> _原文展示_:

══════

## Monte Carlo Basic

蒙特卡洛主要是利用了随机采样产生数据，通过产生的数据来更新策略。本质上类似于从数据估计出模型的参数。

蒙特卡洛算法是对`policy iteration`算法的修改，把里面需要模型的部分(这里的模型指的就是在某个`state`我采取某个`action`的概率是多少，本质上就是策略)用先采样数据然后自己估计出模型来替换了。

具体做法就是我遍历每一个`state`的每个`action`然后产生很多`trajactory/episode`，再求期望获取`action value`，采取最大的`action value`作为当前状态的策略。

In [1]:
import numpy as np
import random
import os
import sys
sys.path.append(os.path.dirname(os.getcwd()))
from GridWorld import GridWorld

c:\Users\callmest\.conda\envs\RBP-TSTL\lib\site-packages\numpy\.libs\libopenblas.FB5AE2TYXYH2IJRDKGDGQ3XBKLKTF43H.gfortran-win_amd64.dll
c:\Users\callmest\.conda\envs\RBP-TSTL\lib\site-packages\numpy\.libs\libopenblas64__v0.3.23-gcc_10_3_0.dll


In [2]:
gamma = 0.9 
rows = 5
cols = 5
# 加载网格世界
grid_world = GridWorld(rows, cols, forbiddenAreaReward= -10)
grid_world.show()

⬜️⬜️⬜️⬜️⬜️
⬜️⬜️⬜️⬜️⬜️
🚫⬜️⬜️⬜️⬜️
⬜️⬜️⬜️⬜️⬜️
🚫✅⬜️⬜️🚫


In [3]:
# 定义episode length
episode_length = 100

# state value, 初始化为0， 表示每个state的value
value = np.zeros(rows*cols)

══════

> _任务要求_:
**A.** 按照原文的说法，蒙特卡洛算法是对哪一种算法的修改？
**B.** 请逐字照抄原文中从“## Monte Carlo”起、到“然后自己估计出模型来替换了。”止的这一段。

> _数据展示_:
══════

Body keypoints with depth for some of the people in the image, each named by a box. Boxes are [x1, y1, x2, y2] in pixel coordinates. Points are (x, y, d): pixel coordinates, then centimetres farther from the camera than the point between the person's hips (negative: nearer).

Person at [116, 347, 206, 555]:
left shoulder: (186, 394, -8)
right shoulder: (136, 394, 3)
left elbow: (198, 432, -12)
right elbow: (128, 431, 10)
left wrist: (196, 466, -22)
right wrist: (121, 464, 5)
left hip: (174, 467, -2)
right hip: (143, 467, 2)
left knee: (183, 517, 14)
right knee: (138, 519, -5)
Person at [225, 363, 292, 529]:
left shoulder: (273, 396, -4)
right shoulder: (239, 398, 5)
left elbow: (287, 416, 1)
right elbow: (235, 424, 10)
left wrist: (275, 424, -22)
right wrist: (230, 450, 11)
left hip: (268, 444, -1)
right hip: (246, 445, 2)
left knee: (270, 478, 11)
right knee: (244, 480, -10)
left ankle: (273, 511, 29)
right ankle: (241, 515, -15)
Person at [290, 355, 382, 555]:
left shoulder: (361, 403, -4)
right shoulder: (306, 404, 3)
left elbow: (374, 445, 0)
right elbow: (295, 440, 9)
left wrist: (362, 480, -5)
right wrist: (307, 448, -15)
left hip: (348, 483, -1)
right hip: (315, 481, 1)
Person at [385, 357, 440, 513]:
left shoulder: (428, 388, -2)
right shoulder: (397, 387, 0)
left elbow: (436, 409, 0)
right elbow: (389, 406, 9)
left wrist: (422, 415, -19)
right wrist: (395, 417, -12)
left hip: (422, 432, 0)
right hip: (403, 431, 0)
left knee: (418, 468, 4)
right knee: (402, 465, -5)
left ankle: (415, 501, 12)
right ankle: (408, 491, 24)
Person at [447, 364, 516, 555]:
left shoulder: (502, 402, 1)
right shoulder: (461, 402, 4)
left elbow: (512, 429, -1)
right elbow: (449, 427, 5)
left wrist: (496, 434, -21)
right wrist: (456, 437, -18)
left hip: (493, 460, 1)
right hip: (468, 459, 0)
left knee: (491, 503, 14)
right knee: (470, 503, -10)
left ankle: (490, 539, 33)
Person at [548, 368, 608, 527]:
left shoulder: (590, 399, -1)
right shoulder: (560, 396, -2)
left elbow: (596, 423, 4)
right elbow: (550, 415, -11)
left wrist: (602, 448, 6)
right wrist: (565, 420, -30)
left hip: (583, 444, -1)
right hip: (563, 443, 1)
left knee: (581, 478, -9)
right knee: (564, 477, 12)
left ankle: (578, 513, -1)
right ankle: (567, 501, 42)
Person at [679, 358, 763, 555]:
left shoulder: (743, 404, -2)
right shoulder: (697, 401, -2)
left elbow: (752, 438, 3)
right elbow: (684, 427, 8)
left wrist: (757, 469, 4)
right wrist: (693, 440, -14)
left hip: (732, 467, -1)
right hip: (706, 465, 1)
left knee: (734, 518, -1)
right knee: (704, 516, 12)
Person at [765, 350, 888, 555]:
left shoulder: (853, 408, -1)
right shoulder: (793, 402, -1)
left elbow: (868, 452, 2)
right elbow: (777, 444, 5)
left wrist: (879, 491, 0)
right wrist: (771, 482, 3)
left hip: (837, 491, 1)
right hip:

══════

> _预期结果_:
**A.** policy iteration算法。

**B.**
## Monte Carlo Basic

蒙特卡洛主要是利用了随机采样产生数据，通过产生的数据来更新策略。本质上类似于从数据估计出模型的参数。

蒙特卡洛算法是对`policy iteration`算法的修改，把里面需要模型的部分(这里的模型指的就是在某个`state`我采取某个`action`的概率是多少，本质上就是策略)用先采样数据然后自己估计出模型来替换了。